### Task requirements
Copy the entries below word for word, starting at the line that contains "Залишок, Залишок (shifted), Ціна, Ціна" and continuing through the end of the entries, including that first line. Leave out the pictures.

━━━ Extracted data

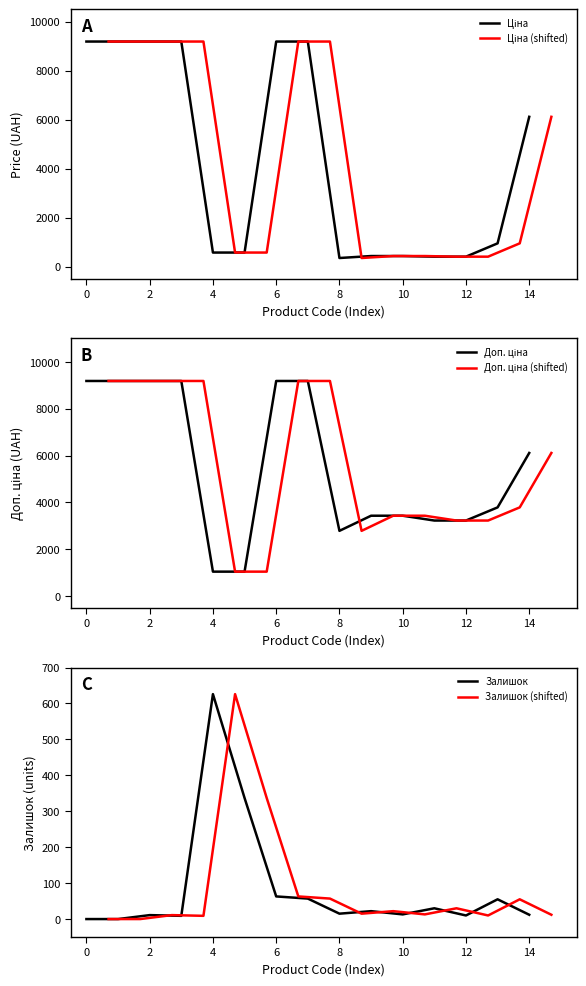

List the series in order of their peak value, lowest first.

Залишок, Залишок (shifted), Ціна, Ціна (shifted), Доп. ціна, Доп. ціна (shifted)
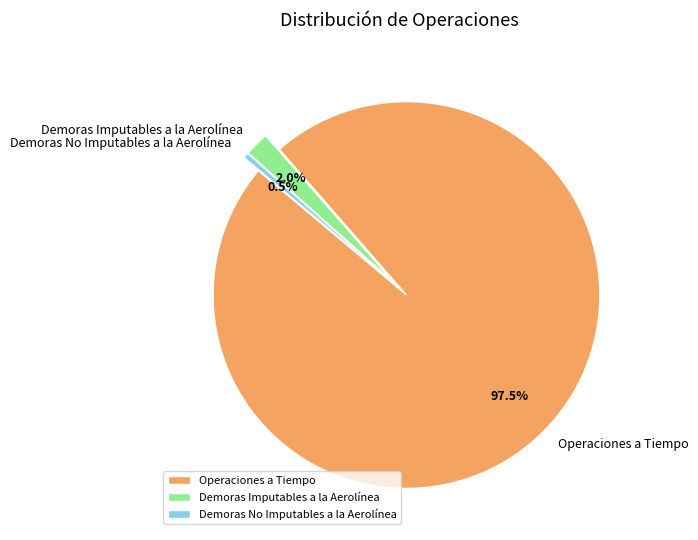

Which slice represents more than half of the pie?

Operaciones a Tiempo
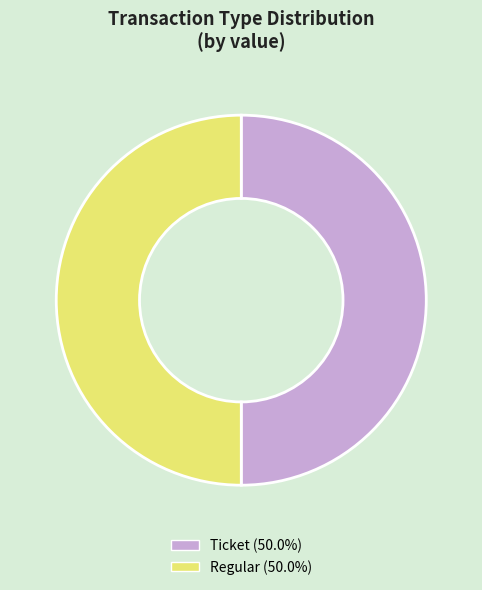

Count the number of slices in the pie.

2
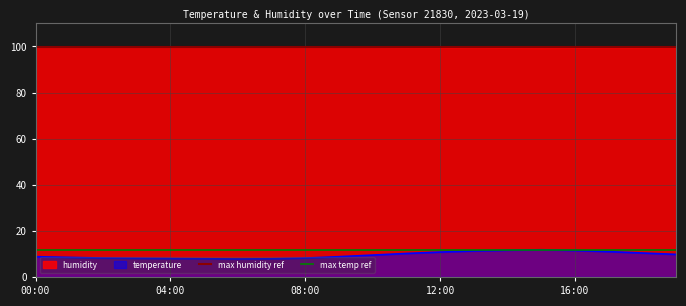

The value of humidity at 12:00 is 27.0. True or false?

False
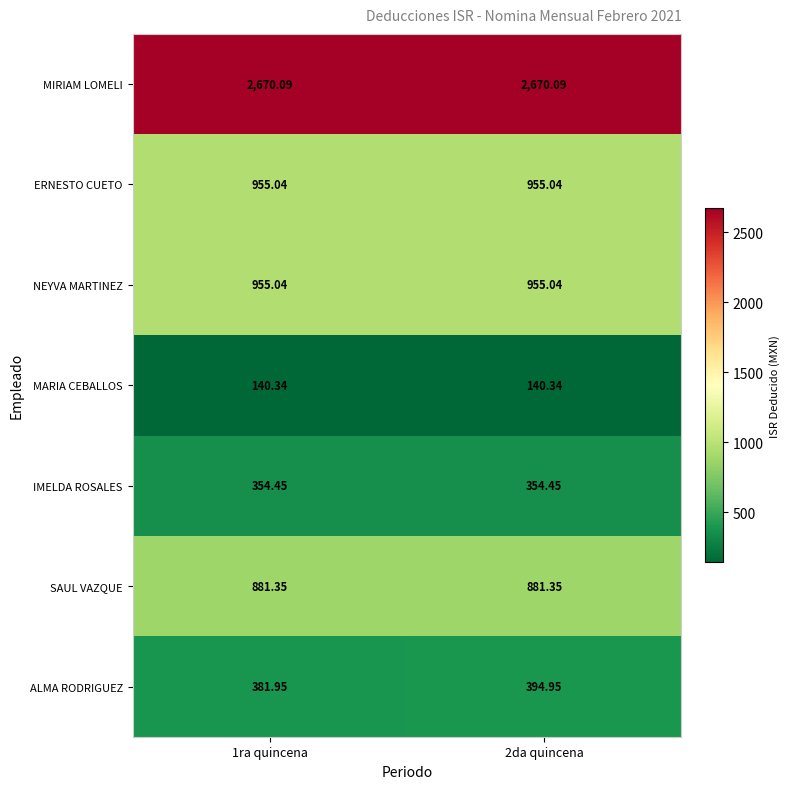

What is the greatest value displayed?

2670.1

━━━━━━

### Task solution
Залишок, Залишок (shifted), Ціна, Ціна (shifted), Доп. ціна, Доп. ціна (shifted)

Which slice represents more than half of the pie?

Operaciones a Tiempo

Count the number of slices in the pie.

2

The value of humidity at 12:00 is 27.0. True or false?

False

What is the greatest value displayed?

2670.1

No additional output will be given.